Source: Darcel, F.C. 1954. A History of Agriculture in British Honduras.
Gabriel Pate:
My father worked at TOPCO in the late 30s. The company provided employment for so many Toledo citizens during the Great Depression. Life in Belize during that period was really "hand to mouth."
Bel Itza: TOPCO is Tropical Oil Products Co. of California. The failure of the
company's project in Toledo was supposedly a result of the the lack of capital available during the Depression.
What is less known is that in 1971 the Tropical Products Institute of Great Britain sent a representative to Belize to study the feasibility of a cohune oil industry, given the world shortage at the time and that Belize was a net importer of cooking oil. The Institute's feasibility study found a "cohune-based oil
industry feasible" for the purpose of benefitting Belizeans.
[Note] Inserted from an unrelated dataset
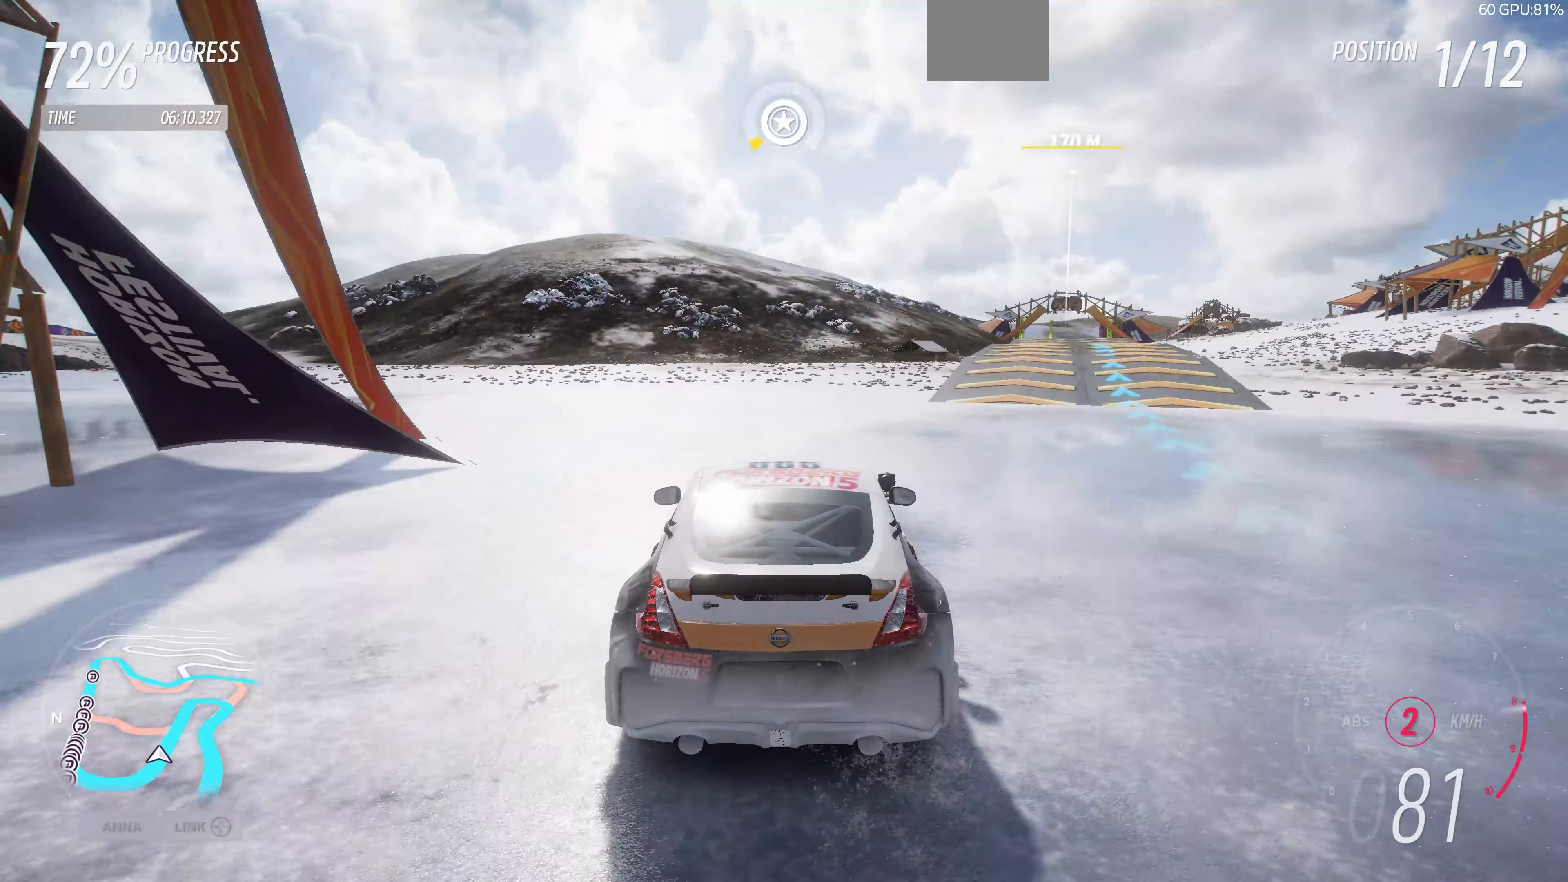
{"buttons": ["R2"], "left_stick": "right", "right_stick": "center", "events": [[300, "left_stick", "up-left"], [433, "left_stick", "center"], [500, "left_stick", "right"]]}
But for export it was recommended that no more work should be
done and the GOB should not lease or otherwise convey land to companies or
issue licenses for the exploitation of the cohune. In the 1980s we did have a widely-publicized cohune plantation near Belmopan. Not sure if it was ever explored in Toledo again.
Cornelius Patrick “Pat” Cacho:
The three more significant of the Corporate concerns that established agricultural enterprises in the period up to the begin-ning of World War II are (a) the United Fruit Company which produced bananas in the Stann Creek Valley and bought and marketed bananas produced by other growers in the Stann Creek and Toledo districts; (b) the Tropical Oil Products Company which started a Cohune operation in the Toledo District and (c) the Empire Starch Products Ltd. which produced cassava and established a plant to produce starch for export. All three enterprises were afterwards abandoned, the banana mainly because of Panama Disease, the Cohune because of the depression in 1930 and of technical difficulties of cracking the nut, and the cassava because of unexpected low yields and the unreliability of local producers who were to supply the factory, resulting in insufficient throughput and consequent under-utilisation of the plant.
Maxi Caal:
Cohune nuts make good firewood! If they ever need cohune nuts, we have them abundantly in Toledo. This is hard work, the hauling — must have been backbreaking.
Marty Casado: Very tough to crack. Heat them and then they crack a little easier.